## Requirement
Render the part of the records below that opens with the line containing "最新价: median 16.5, box" and closes with the line containing "Between 1995 and 1994, which is larger?" as a JSON list of strings, one string per line. Leave out blank lines and include both end lines.

## Records supplied
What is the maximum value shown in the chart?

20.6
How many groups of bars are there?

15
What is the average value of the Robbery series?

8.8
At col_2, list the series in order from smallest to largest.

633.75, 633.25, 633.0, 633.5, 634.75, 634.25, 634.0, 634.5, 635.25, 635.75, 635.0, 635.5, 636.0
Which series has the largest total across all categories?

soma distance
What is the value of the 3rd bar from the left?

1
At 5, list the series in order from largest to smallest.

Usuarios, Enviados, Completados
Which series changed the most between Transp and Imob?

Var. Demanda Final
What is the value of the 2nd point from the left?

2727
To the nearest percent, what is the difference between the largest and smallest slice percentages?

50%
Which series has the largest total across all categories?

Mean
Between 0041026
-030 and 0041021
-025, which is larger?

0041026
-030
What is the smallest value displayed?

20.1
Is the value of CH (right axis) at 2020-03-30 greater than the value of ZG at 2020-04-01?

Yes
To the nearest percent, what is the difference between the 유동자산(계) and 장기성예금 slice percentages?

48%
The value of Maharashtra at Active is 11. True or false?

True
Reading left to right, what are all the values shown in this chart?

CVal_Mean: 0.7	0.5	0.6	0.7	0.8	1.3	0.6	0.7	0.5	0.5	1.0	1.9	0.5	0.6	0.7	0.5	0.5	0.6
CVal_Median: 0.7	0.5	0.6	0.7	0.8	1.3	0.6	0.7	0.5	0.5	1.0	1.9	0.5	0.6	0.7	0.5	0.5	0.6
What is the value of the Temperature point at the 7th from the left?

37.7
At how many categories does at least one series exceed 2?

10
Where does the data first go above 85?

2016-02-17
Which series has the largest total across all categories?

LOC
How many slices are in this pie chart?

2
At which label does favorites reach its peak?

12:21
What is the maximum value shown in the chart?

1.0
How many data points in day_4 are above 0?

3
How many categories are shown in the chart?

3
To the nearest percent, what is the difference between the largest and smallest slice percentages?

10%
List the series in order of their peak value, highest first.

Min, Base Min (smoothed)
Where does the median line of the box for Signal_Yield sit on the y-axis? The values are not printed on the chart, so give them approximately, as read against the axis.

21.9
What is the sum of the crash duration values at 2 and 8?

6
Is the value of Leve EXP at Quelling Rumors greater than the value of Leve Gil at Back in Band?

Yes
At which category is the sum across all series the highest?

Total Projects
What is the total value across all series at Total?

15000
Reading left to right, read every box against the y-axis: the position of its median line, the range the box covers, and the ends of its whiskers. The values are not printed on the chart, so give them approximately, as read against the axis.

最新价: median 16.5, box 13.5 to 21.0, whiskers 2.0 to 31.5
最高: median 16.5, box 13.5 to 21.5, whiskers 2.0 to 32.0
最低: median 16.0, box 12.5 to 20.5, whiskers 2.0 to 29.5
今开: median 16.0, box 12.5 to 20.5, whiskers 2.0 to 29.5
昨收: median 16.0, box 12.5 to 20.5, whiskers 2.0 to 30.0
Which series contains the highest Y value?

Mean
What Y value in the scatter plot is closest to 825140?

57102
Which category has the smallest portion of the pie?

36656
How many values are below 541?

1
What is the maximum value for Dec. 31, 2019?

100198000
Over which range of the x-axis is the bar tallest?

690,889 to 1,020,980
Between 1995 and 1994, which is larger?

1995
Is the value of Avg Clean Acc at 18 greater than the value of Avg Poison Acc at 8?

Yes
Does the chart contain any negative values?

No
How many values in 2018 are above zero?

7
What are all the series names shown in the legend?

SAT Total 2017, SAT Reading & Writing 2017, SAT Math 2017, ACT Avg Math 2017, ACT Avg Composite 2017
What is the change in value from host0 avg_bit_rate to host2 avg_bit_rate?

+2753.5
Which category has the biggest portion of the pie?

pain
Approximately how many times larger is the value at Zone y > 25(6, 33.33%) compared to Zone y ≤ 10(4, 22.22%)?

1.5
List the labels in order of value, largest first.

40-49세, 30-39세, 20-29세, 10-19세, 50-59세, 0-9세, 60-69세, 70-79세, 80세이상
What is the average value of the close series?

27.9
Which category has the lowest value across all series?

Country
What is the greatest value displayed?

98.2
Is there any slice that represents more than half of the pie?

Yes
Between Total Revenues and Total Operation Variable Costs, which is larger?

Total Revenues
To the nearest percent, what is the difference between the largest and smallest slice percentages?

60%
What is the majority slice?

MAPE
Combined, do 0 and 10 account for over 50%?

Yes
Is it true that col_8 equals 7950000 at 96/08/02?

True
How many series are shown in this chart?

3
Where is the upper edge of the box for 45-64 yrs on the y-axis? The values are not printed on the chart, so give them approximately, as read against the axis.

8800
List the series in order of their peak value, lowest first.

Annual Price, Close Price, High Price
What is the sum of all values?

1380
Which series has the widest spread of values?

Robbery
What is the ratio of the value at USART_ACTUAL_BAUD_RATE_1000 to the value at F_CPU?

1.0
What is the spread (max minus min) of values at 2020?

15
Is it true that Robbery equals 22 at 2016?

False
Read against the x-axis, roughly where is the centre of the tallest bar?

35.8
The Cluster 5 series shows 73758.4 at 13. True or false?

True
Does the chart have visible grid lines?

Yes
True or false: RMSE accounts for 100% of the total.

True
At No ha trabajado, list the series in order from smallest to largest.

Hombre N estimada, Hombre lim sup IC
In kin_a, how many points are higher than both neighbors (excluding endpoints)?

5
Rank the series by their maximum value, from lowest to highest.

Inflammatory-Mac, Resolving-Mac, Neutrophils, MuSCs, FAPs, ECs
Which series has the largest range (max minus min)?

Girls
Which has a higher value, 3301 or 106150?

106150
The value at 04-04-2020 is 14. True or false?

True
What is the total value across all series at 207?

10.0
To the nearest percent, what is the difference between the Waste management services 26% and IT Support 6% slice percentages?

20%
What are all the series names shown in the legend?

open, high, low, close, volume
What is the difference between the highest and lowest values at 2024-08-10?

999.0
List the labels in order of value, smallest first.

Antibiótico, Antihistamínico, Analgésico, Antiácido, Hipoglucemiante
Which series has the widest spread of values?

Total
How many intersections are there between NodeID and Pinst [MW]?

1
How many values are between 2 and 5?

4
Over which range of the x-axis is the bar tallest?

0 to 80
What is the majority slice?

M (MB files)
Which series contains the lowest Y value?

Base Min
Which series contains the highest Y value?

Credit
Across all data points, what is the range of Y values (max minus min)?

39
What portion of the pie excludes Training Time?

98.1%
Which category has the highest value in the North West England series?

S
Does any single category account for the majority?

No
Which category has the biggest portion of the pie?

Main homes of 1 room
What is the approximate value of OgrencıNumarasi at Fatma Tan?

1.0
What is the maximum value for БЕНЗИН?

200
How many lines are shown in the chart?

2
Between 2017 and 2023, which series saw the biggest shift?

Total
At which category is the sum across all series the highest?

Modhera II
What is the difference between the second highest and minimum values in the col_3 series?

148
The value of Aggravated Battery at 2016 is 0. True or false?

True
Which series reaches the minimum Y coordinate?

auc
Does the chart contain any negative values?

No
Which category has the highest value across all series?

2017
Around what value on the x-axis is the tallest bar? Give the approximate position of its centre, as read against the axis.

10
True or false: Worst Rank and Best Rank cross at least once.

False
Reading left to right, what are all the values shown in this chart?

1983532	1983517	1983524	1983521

## Response box
[
  "最新价: median 16.5, box 13.5 to 21.0, whiskers 2.0 to 31.5",
  "最高: median 16.5, box 13.5 to 21.5, whiskers 2.0 to 32.0",
  "最低: median 16.0, box 12.5 to 20.5, whiskers 2.0 to 29.5",
  "今开: median 16.0, box 12.5 to 20.5, whiskers 2.0 to 29.5",
  "昨收: median 16.0, box 12.5 to 20.5, whiskers 2.0 to 30.0",
  "Which series contains the highest Y value?",
  "Mean",
  "What Y value in the scatter plot is closest to 825140?",
  "57102",
  "Which category has the smallest portion of the pie?",
  "36656",
  "How many values are below 541?",
  "1",
  "What is the maximum value for Dec. 31, 2019?",
  "100198000",
  "Over which range of the x-axis is the bar tallest?",
  "690,889 to 1,020,980",
  "Between 1995 and 1994, which is larger?"
]